No teatro, as histórias de Schroeder são muitas e variadas. Em 2017, ele estreou o monólogo A produtora e A gaivota, que escreveu inspirado em A gaivota, de Anton Tchekhov, com direção de João Fonseca. No ano seguinte, faturou o Prêmio do Humor, organizado por Fábio Porchat, nas categorias texto e performance.

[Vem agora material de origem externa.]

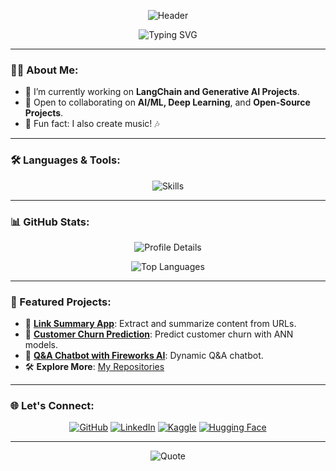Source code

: <p align="center">
  <img src="https://capsule-render.vercel.app/api?type=waving&color=39d353&height=200&section=header&text=Welcome%20to%20Aman's%20GitHub&fontSize=50&fontColor=ffffff" alt="Header" />
</p>


<p align="center">
  <img src="https://readme-typing-svg.herokuapp.com/?font=Arial&size=24&pause=1000&color=39d353&center=true&vCenter=true&width=500&lines=AI+Enthusiast;Always+Learning+%7C+Always+Building!" alt="Typing SVG" />
</p>

---

### 👨‍💻 About Me:
- 🌱 I’m currently working on **LangChain and Generative AI Projects**.  
- 🤝 Open to collaborating on **AI/ML, Deep Learning**, and **Open-Source Projects**.  
- 🌟 Fun fact: I also create music! 🎶  

---

### 🛠️ Languages & Tools:
<p align="center">
  <img src="https://skillicons.dev/icons?i=python,js,typescript,react,nextjs,html,css,aws,tensorflow,pytorch,mongodb,mysql,github,vscode,anaconda&theme=light" alt="Skills" />
</p>

---

### 📊 GitHub Stats:



<p align="center">
  <img src="https://github-profile-summary-cards.vercel.app/api/cards/profile-details?username=amansherjada&theme=radical" alt="Profile Details" />
</p>

<p align="center">
  <img src="https://github-readme-stats.vercel.app/api/top-langs/?username=amansherjada&layout=compact&theme=tokyonight&exclude_repo=repo-name-to-exclude" alt="Top Languages" />
</p>


---

### 🌟 Featured Projects:
- 🔗 [**Link Summary App**](https://linksummary.streamlit.app/): Extract and summarize content from URLs.  
- 🔗 [**Customer Churn Prediction**](https://churnpro.streamlit.app/): Predict customer churn with ANN models.  
- 🔗 [**Q&A Chatbot with Fireworks AI**](https://huggingface.co/spaces/amansherjada/Fireworks_QA_Assistant): Dynamic Q&A chatbot.  
- 🛠️ **Explore More**: [My Repositories](https://github.com/amansherjada?tab=repositories)

---

### 🌐 Let's Connect:
<p align="center">
  <a href="https://github.com/amansherjada"><img src="https://img.shields.io/badge/GitHub-333333?style=for-the-badge&logo=github&logoColor=white" alt="GitHub"></a>
  <a href="https://www.linkedin.com/in/amanskhan/"><img src="https://img.shields.io/badge/LinkedIn-0077B5?style=for-the-badge&logo=linkedin&logoColor=white" alt="LinkedIn"></a>
  <a href="https://www.kaggle.com/amansherjadakhan"><img src="https://img.shields.io/badge/Kaggle-20BEFF?style=for-the-badge&logo=kaggle&logoColor=white" alt="Kaggle"></a>
  <a href="https://huggingface.co/amansherjada"><img src="https://img.shields.io/badge/HuggingFace-faa520?style=for-the-badge&logo=huggingface&logoColor=black" alt="Hugging Face"></a>
</p>


---

<p align="center">
  <img src="https://quotes-github-readme.vercel.app/api?type=horizontal&theme=radical" alt="Quote" />
</p>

“Houve sessões em que havia oito pessoas na plateia. Em uma sessão, fiquei com 25 centavos de lucro e ainda tinha que pagar a porcentagem da produção.” Nesta quarentena, ele começou a escrever outra peça para o teatro. Se a resposta de público ao seu primeiro monólogo não estava sendo arrebatadora, a viralização do vídeo do Porta dos Fundos lhe abriu as portas do mercado publicitário. Ele chegou a interromper a temporada para se dedicar à gravação de comerciais.

O ator também atuou em espetáculos da Cia Omondé, de Inez Viana, com textos de Jô Bilac, Ariano Suassuna e Alcione Araújo. No cinema, o personagem Danilo, no longa Pérola, dirigido por Murilo Benício, é seu trabalho mais recente. O filme está em fase de finalização, mas sem data de estreia definida. “É meu quarto filme, um projeto muito especial. Fiquei encantado em trabalhar com Murilo, um diretor respeitoso com o ator.”
Danilo, namorado da filha de Pérola, tem, assim como todos os personagens do longa, um humor de situação. “São figuras reais, engraçadas por serem muito originais”, descreve. Na televisão, Schroeder fez participações nas novelas Sol nascente e Rock story (2016), Império (2014) e Amor à vida (2013).

A página do ator no Instagram conta com mais de 450 mil seguidores. O conteúdo é dividido entre vídeos com seus personagens (as alienígenas estão entre as preferidas do público),  dublagens de vídeos com cenas do mundo animal e leituras feitas por ele.

PERSONAL  

No conto de João e Maria, Schroeder conseguiu reunir quase todo o catálogo de personagens que criou, incluindo Roberta, a personal trainer, para dar a sua visão a respeito da história do irmãos Grimm. Para criar o conteúdo, Schroeder procura equilibrar a expectativa do público e o que deseja fazer. O Instagram é, para ele, um respiro como artista.

Para a vida pós-pandemia, o ator tem diversos planos. Um deles é criar monólogos para a TV, o que pode ser uma alternativa para a produção audiovisual lidar com as medidas de precaução e distanciamento que serão necessárias daqui pra frente.

Ele também planeja um programa infantil, um programa com seus personagens, o lançamento do segundo livro,  a montagem de um clássico no teatro e uma série na Netflix ou na Globo. Ser diretor e professor de teatro são outras atividades que estão em seu horizonte.

Como diretor, Schroeder acha que poderia ajudar a polir o talento dos atores. Ele reconhece que, em alguns de seus trabalhos, “faltou alguém para dar um toque”. Na sala de aula, seu objetivo é simplificar as coisas. Ele avalia que alguns professores amedrontam os alunos com o discurso de que o teatro é difícil, uma arte que requer anos para ser compreendida.

“A verdade é que a vida oferece muito material para levar para a cena. Todo muito tem uma verdade que, às vezes, é sufocada por um discurso de medo imposto pelos professores. Por isso tenho vontade de ver se essa ideia de liberdade é um bom caminho também. Só vou saber dando aula.”